General Lee had dispatched Humphreys’ Brigade as part of two divisions of the First Corps to the Western Theater of war after Longstreet’s assertion that “the best opportunity for great results is in Tennessee…I think we could accomplish more than by an advance from here.”
President Davis preferred that Lee himself go West, according to Shelby Foote, but “Lee demurred.” Davis acquiesced and by Sept 8, 1863, “the designated troops were on the move” to Northwest Georgia.
Four days later, a Saturday, the 13th Regiment “arrived at Weldon North Carolina at sunrise this morning,” Spartan Band diarist William H. Hill recorded.
Weldon was a small village on the Roanoke River and though “nothing more than a few houses and a grocery or two,” according to 17th Regiment diarist Robert A. Moore, Hill wrote that it “is the junction of several railroads.” They had traveled 63 miles from Petersburg.
Humphreys’ “Brigade left Weldon at 2 p.m.,” Hill continued, “on the Raleigh and Gaston Railroad for Raleigh,” a distance of 97 miles. They made Raleigh about 2:30 a.m. on Sept. 13, where Moore said they were not allowed to leave the depot “owing to the little difficulty…a few days since” when some Georgia troops sacked the printing plant of the Raleigh Standard newspaper.
“The people of Raleigh & vicinity,” Moore continued, “are very disloyal.”
After a delay of two hours, they rolled on, passing through Hillsboro at noon, and Greensboro at 8 p.m.
“We met with a slight accident at the Yadkin River Bridge,” Hill wrote. “One of the cars ran off the track and several of the soldiers were bruised by the jolting, but none were seriously hurt.”
Most of the troops were riding on open flat cars, around the wheels of field pieces tied down in the center.

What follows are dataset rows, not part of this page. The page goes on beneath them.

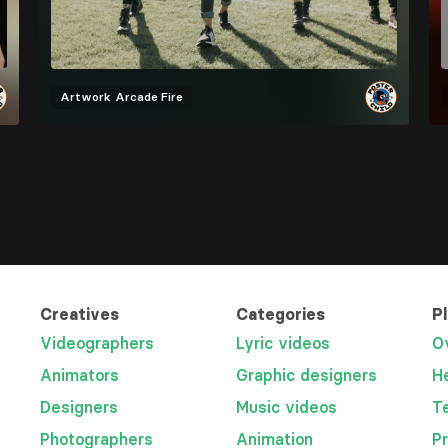
Artwork
Arcade Fire
Creatives
Categories
P
Videographers
Lyric videos
O
Animators
Graphic designers
H
Designers
Music videos
T
Photographers
Animation
P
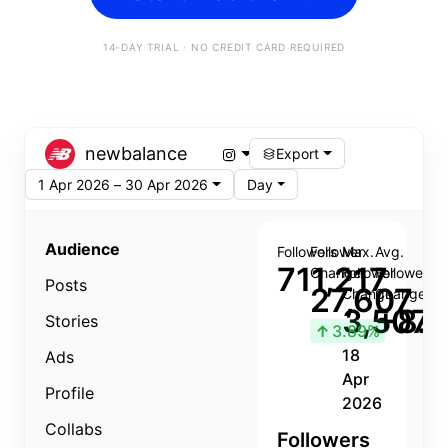
14-DAY TRIAL · NO CREDIT CARD REQUIRED
newbalance
Export
1 Apr 2026 – 30 Apr 2026
Day
Audience
Followers
Follower
Max.
Avg.
711,217
Change
Follower
Follower
Posts
27,607
Change
Change
3,507
+8.8
Stories
↑
3.89%
18
Ads
Apr
Profile
2026
Collabs
Followers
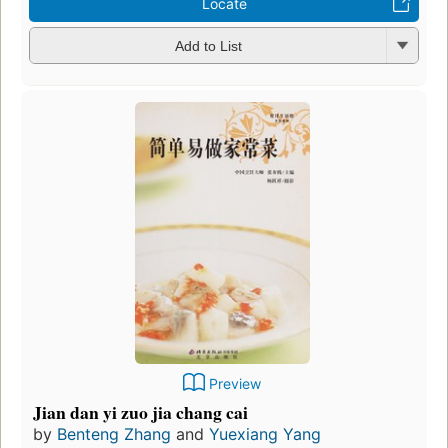
Locate
Add to List
Preview
Jian dan yi zuo jia chang cai
by
Benteng Zhang
and
Yuexiang Yang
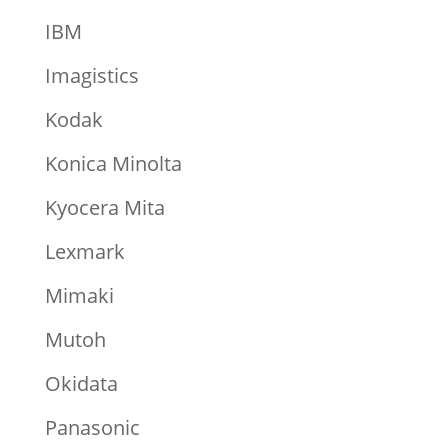
IBM
Imagistics
Kodak
Konica Minolta
Kyocera Mita
Lexmark
Mimaki
Mutoh
Okidata
Panasonic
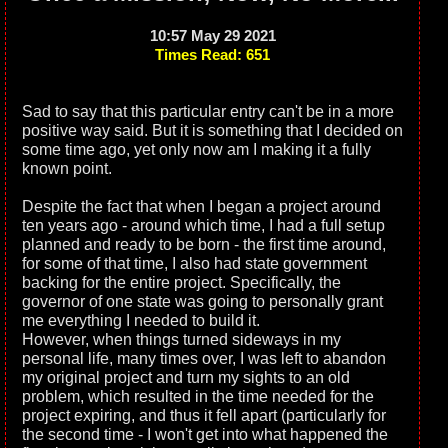
10:57 May 29 2021
Times Read: 651
Sad to say that this particular entry can't be in a more
positive way said. But it is something that I decided on
some time ago, yet only now am I making it a fully
known point.
Despite the fact that when I began a project around
ten years ago - around which time, I had a full setup
planned and ready to be born - the first time around,
for some of that time, I also had state government
backing for the entire project. Specifically, the
governor of one state was going to personally grant
me everything I needed to build it.
However, when things turned sideways in my
personal life, many times over, I was left to abandon
my original project and turn my sights to an old
problem, which resulted in the time needed for the
project expiring, and thus it fell apart (particularly for
the second time - I won't get into what happened the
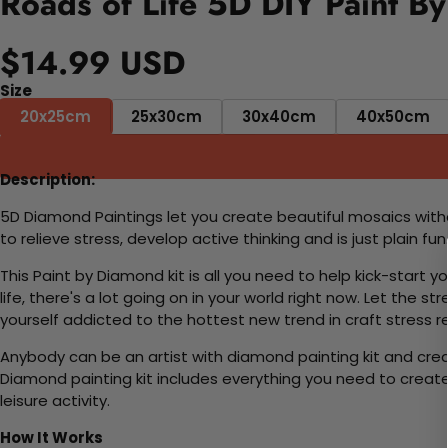
Roads of Life 5D DIY Paint B
$14.99 USD
Size
20x25cm
25x30cm
30x40cm
40x50cm
Description:
5D Diamond Paintings let you create beautiful mosaics witho
to relieve stress, develop active thinking and is just plain 
This Paint by Diamond kit is all you need to help kick-start
life, there's a lot going on in your world right now. Let the s
yourself addicted to the hottest new trend in craft stress re
Anybody can be an artist with diamond painting kit and cre
Diamond painting kit includes everything you need to create a
leisure activity.
How It Works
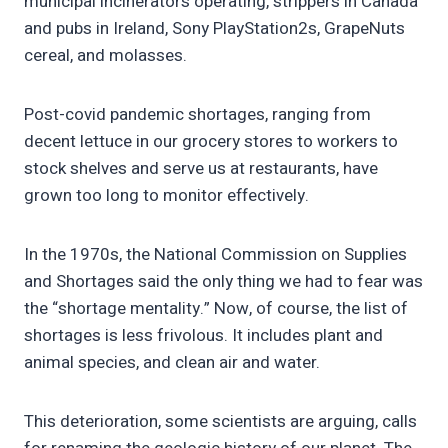
municipal incinerators operating, strippers in Canada
and pubs in Ireland, Sony PlayStation2s, GrapeNuts
cereal, and molasses.
Post-covid pandemic shortages, ranging from
decent lettuce in our grocery stores to workers to
stock shelves and serve us at restaurants, have
grown too long to monitor effectively.
In the 1970s, the National Commission on Supplies
and Shortages said the only thing we had to fear was
the “shortage mentality.” Now, of course, the list of
shortages is less frivolous. It includes plant and
animal species, and clean air and water.
This deterioration, some scientists are arguing, calls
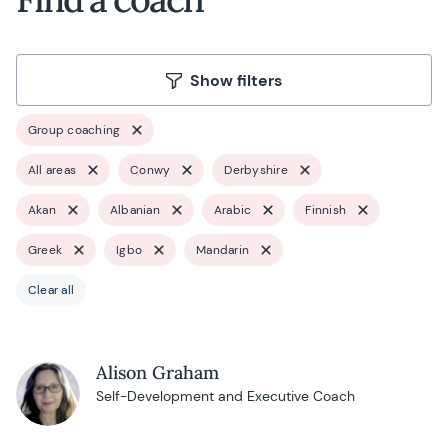
Show filters
Group coaching
All areas
Conwy
Derbyshire
Akan
Albanian
Arabic
Finnish
Greek
Igbo
Mandarin
Clear all
Alison Graham
Self-Development and Executive Coach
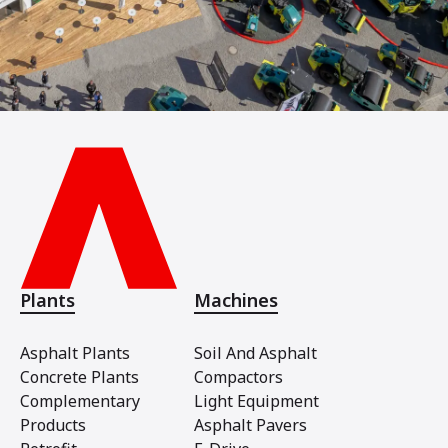
Plants
Machines
Asphalt Plants
Soil And Asphalt
Concrete Plants
Compactors
Complementary
Light Equipment
Products
Asphalt Pavers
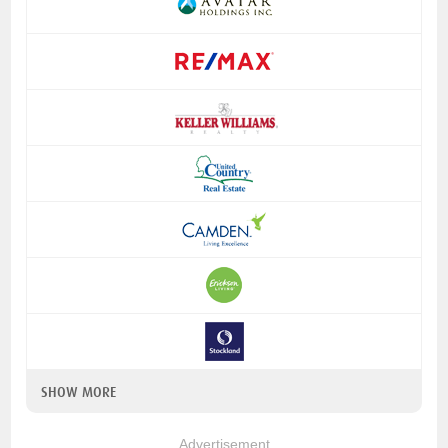
SHOW MORE
Advertisement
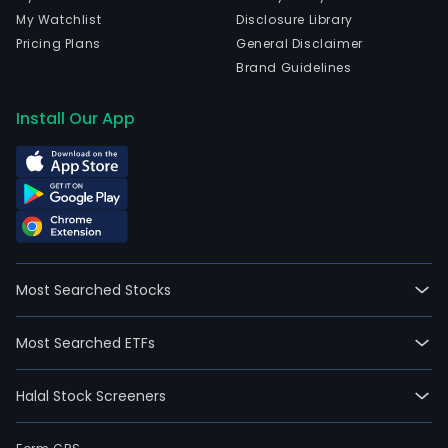
My Watchlist
Disclosure Library
Pricing Plans
General Disclaimer
Brand Guidelines
Install Our App
Most Searched Stocks
Most Searched ETFs
Halal Stock Screeners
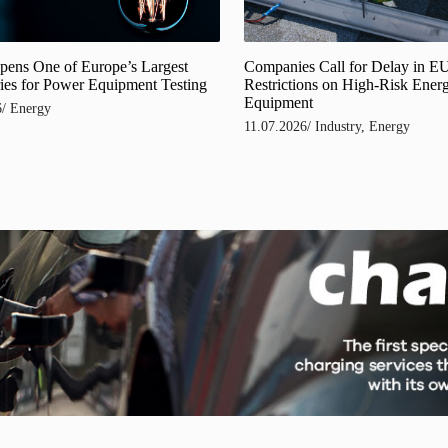
Companies Call for Delay in E
pens One of Europe’s Largest
Restrictions on High-Risk Ener
ies for Power Equipment Testing
Equipment
6
/
Energy
11.07.2026
/
Industry
,
Energy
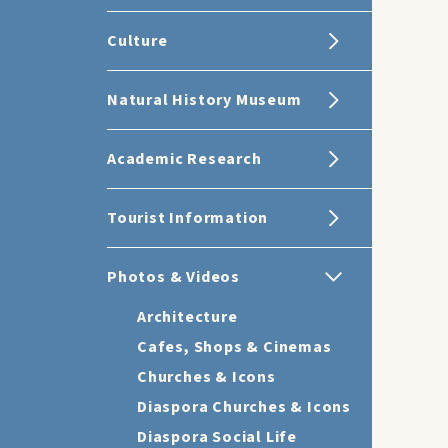
Culture
Natural History Museum
Academic Research
Tourist Information
Photos & Videos
Architecture
Cafes, Shops & Cinemas
Churches & Icons
Diaspora Churches & Icons
Diaspora Social Life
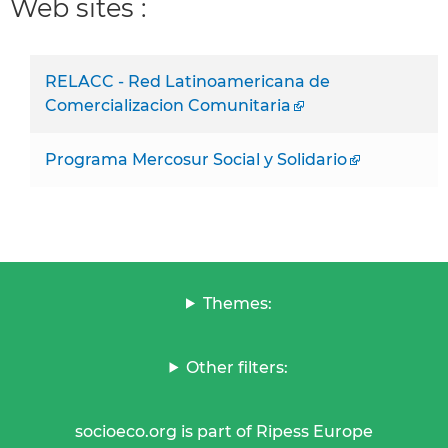
Web sites :
RELACC - Red Latinoamericana de
Comercializacion Comunitaria
Programa Mercosur Social y Solidario
Themes:
Other filters:
socioeco.org is part of Ripess Europe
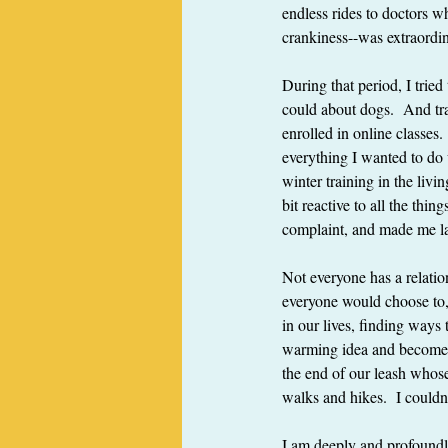
endless rides to doctors wh
crankiness--was extraordi
During that period, I trie
could about dogs.  And tr
enrolled in online classes.
everything I wanted to do 
winter training in the livi
bit reactive to all the th
complaint, and made me la
Not everyone has a relatio
everyone would choose to, 
in our lives, finding ways
warming idea and becomes 
the end of our leash whose
walks and hikes.  I couldn'
I am deeply and profoundly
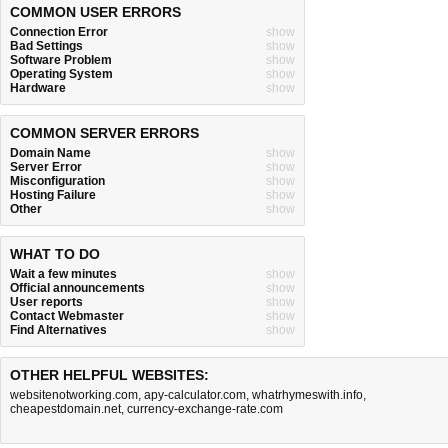
COMMON USER ERRORS
Connection Error
show
Bad Settings
show
Software Problem
show
Operating System
show
Hardware
show
COMMON SERVER ERRORS
Domain Name
show
Server Error
show
Misconfiguration
show
Hosting Failure
show
Other
show
WHAT TO DO
Wait a few minutes
show
Official announcements
show
User reports
show
Contact Webmaster
show
Find Alternatives
show
OTHER HELPFUL WEBSITES:
websitenotworking.com
,
apy-calculator.com
,
whatrhymeswith.info
,
cheapestdomain.net
,
currency-exchange-rate.com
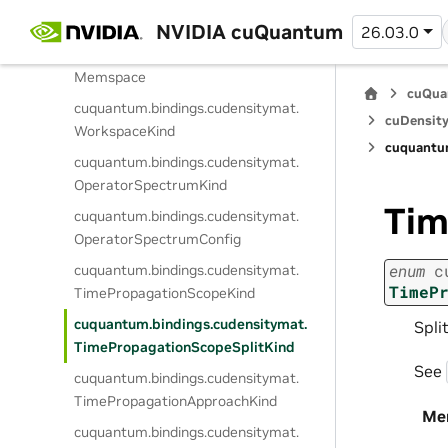
cuquantum.
bindings.
cudensitymat.
ElementaryOperatorSparsity
NVIDIA cuQuantum
26.03.0
cuquantum.
bindings.
cudensitymat.
Memspace
cuQua
cuquantum.
bindings.
cudensitymat.
cuDensity
WorkspaceKind
cuquantu
cuquantum.
bindings.
cudensitymat.
OperatorSpectrumKind
Tim
cuquantum.
bindings.
cudensitymat.
OperatorSpectrumConfig
enum
c
cuquantum.
bindings.
cudensitymat.
TimeP
TimePropagationScopeKind
cuquantum.
bindings.
cudensitymat.
Spli
TimePropagationScopeSplitKind
See
cuquantum.
bindings.
cudensitymat.
TimePropagationApproachKind
Me
cuquantum.
bindings.
cudensitymat.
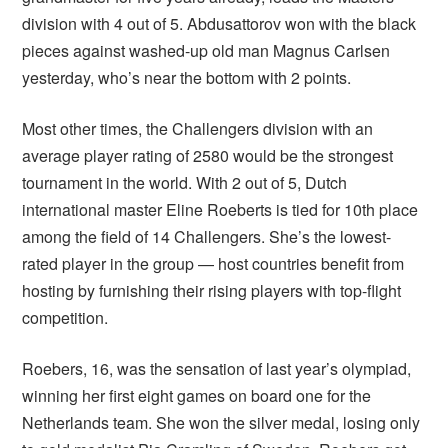
division with 4 out of 5. Abdusattorov won with the black
pieces against washed-up old man Magnus Carlsen
yesterday, who’s near the bottom with 2 points.
Most other times, the Challengers division with an
average player rating of 2580 would be the strongest
tournament in the world. With 2 out of 5, Dutch
international master Eline Roeberts is tied for 10th place
among the field of 14 Challengers. She’s the lowest-
rated player in the group — host countries benefit from
hosting by furnishing their rising players with top-flight
competition.
Roebers, 16, was the sensation of last year’s olympiad,
winning her first eight games on board one for the
Netherlands team. She won the silver medal, losing only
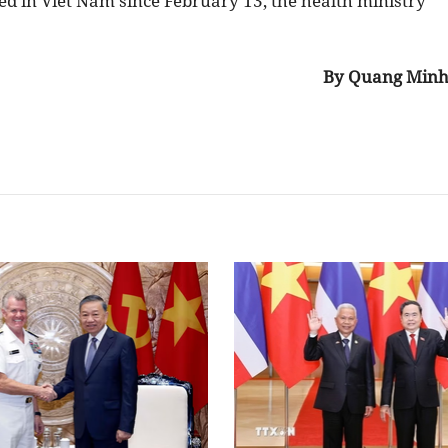
d in Viet Nam since February 13, the health ministry
By Quang Min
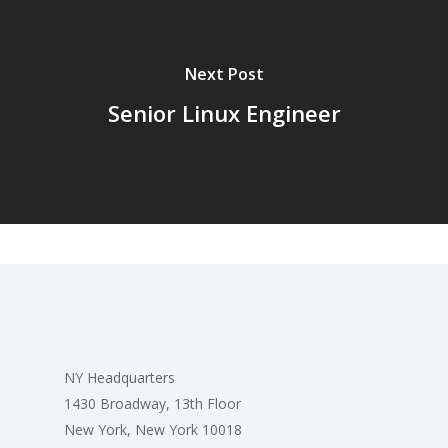
Next Post
Senior Linux Engineer
NY Headquarters
1430 Broadway, 13th Floor
New York, New York 10018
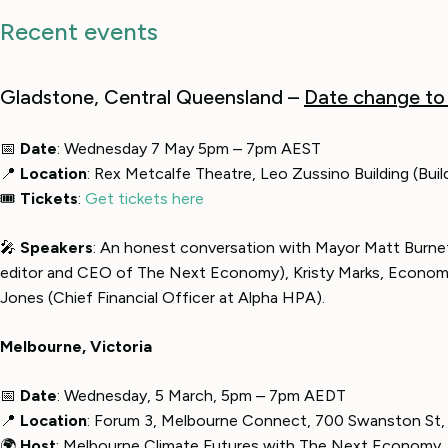
Recent events
Gladstone, Central Queensland –
Date change to
📅
Date
: Wednesday 7 May 5pm – 7pm AEST
📍
Location
: Rex Metcalfe Theatre, Leo Zussino Building (Bu
🎟
Tickets
:
Get tickets here
🎤
Speakers
: An honest conversation with Mayor Matt Burnet
editor and CEO of The Next Economy), Kristy Marks, Econom
Jones (Chief Financial Officer at Alpha HPA).
Melbourne, Victoria
📅
Date
: Wednesday, 5 March, 5pm – 7pm AEDT
📍
Location
: Forum 3, Melbourne Connect, 700 Swanston St, 
🌍
Host
: Melbourne Climate Futures with The Next Economy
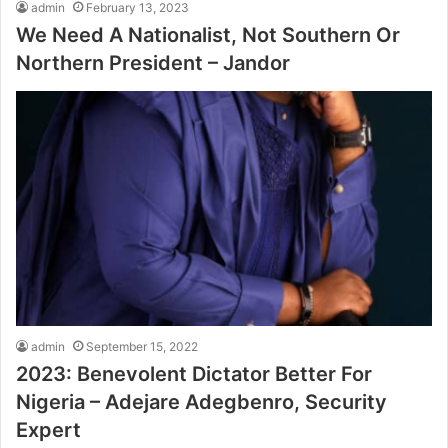
admin
February 13, 2023
We Need A Nationalist, Not Southern Or
Northern President – Jandor
admin
September 15, 2022
2023: Benevolent Dictator Better For
Nigeria – Adejare Adegbenro, Security
Expert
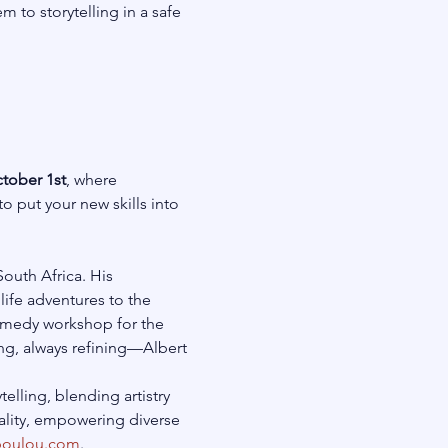
to storytelling in a safe 
tober 1st
, where 
to put your new skills into 
outh Africa. His 
ife adventures to the 
 comedy workshop for the 
ng, always refining—Albert 
elling, blending artistry 
uality, empowering diverse 
poulou.com
.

Longstreet’s aide Moxley Sorrell marveled at it, recording that:
“Never before were so many troops moved over such worn-out railways. Never before were such crazy cars—passenger, baggage, mail, coal, box, platform, all and every sort wobbling on the jumping strap-iron—used for hauling good soldiers.”
Hill wrote that they arrived at Charlotte, North Carolina, in clear and warm weather, at 8 a.m. on Monday, Sept. 14, having covered 179 miles from Raleigh.
“The ladies are out to-night to welcome us,” Moore added. “They have nice viands [meats] which is very acceptable to the souldiers. God bless the ladies.”
Crossing into South Carolina, they were again rewarded with attentive citizens who “received us very kindly,” Hill wrote, “and at several depots the soldiers were provided with a bountiful supply of provisions, gratis.”